June 11, 2010

Rabid Rewind: Law Abiding Citizen

Title: Law Abiding Citizen
Starring: Jamie Foxx, Gerard Butler, Colm Meaney, Bruce McGill
Director: F. Gary Gray
Written by: Kurt Wimmer
Released: Alliance Film (2009)
Genre: Thriller

Have we as movie-goers over-estimated Gerard Butler as an actor? Or has Gerard Butler as an actor over-estimated his agent as someone who can provide him with quality film roles?

The litany of dismal films starring Gerard Butler in the last year alone is quite something to behold. After 300, he was a muscly darling. Now, after The Ugly Truth, Gamer, Law Abiding Citizen, and I think another movie my brain has been kind enough to wipe from memory, I dare say he's trying to overtake Sandra Bullock in the What-A-Waste Department.

Law Abiding Citizen is the kind of thriller that would have starred Harrison Ford and Kevin Spacey ten years ago. But I think the movie is even too pat and pretentious for either of those actors to consider it on their worst day.

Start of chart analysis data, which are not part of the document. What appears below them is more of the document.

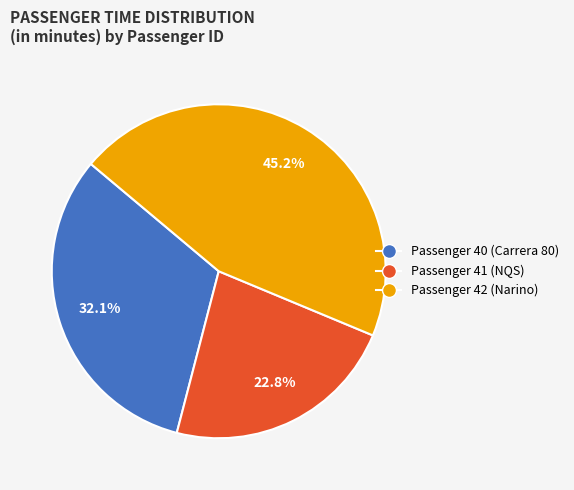

Count the number of slices in the pie.

3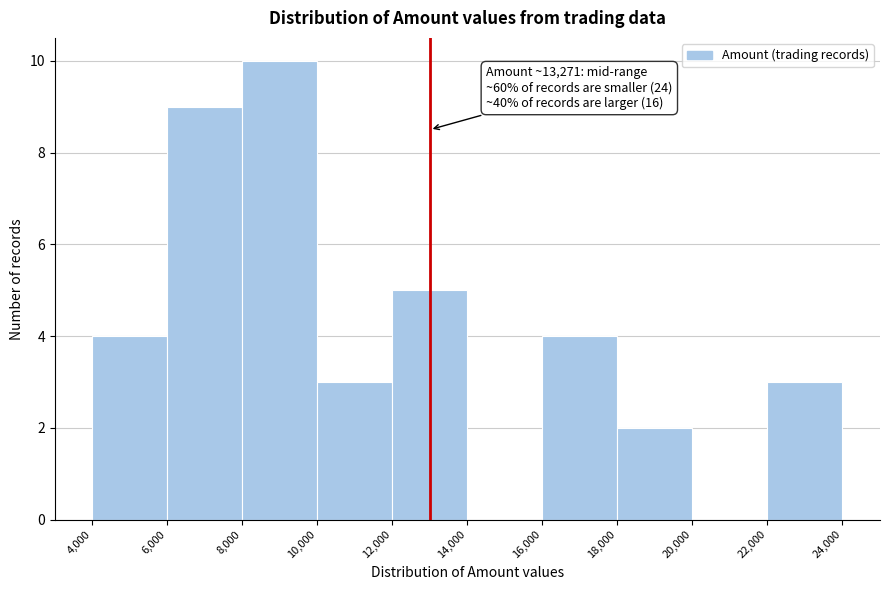

Over which range of the x-axis is the bar tallest?

8,000 to 10,000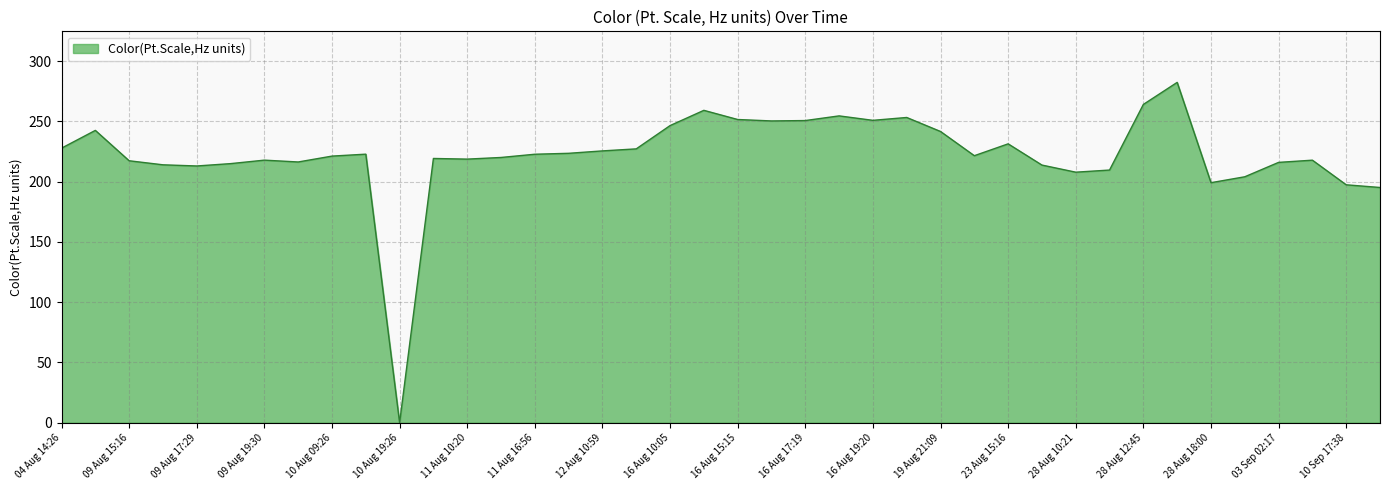

What is the difference between the maximum and minimum values?

282.4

Imagine you're a doting father who is forced to watch, while bound and gagged, the murder of your wife and daughter. Heart-wrenching stuff. It's enough to drive a man insane, which it essentially does to Clyde (Gerard Butler), especially when the A.D.A. Nick Rice (Jamie Foxx) cuts a deal with one of the murderers to testify against the other. It's okay though, because as you imagine you've gone insane as a grieving widower, you're also a genius with a history of working on spy technology with the government. How nifty. But you need ten years to plot your ludicrously elaborate and convoluted plot to exact revenge on the killers and those in the system that denied your family justice.

The machinations employed by Clyde are so tortuous, the most devious James Bond villain would shrug and say he was overdoing it.

But while Gerard Butler managed to inject a little bit of sympathy into his unbelievable character, Jamie Foxx fails to provide the least amount of likability as an overdriven and overambitious prosecutor. As the foil to Clyde's moral assertions towards the justice system, Nick is a failure because he appears to lack any real empathy. Despite being the one running around trying to save killers and judges and lawyers from being slaughtered in gruesome fashion, Nick felt like more of a villain--albeit an impotent one--than Clyde.

Between the plot and the characters, I found very little to like about this film. I don't think it's worth anyone's time to sit through it. I regret doing so myself. And from now on, I will be incredibly wary of any film that includes Gerard Butler in its cast.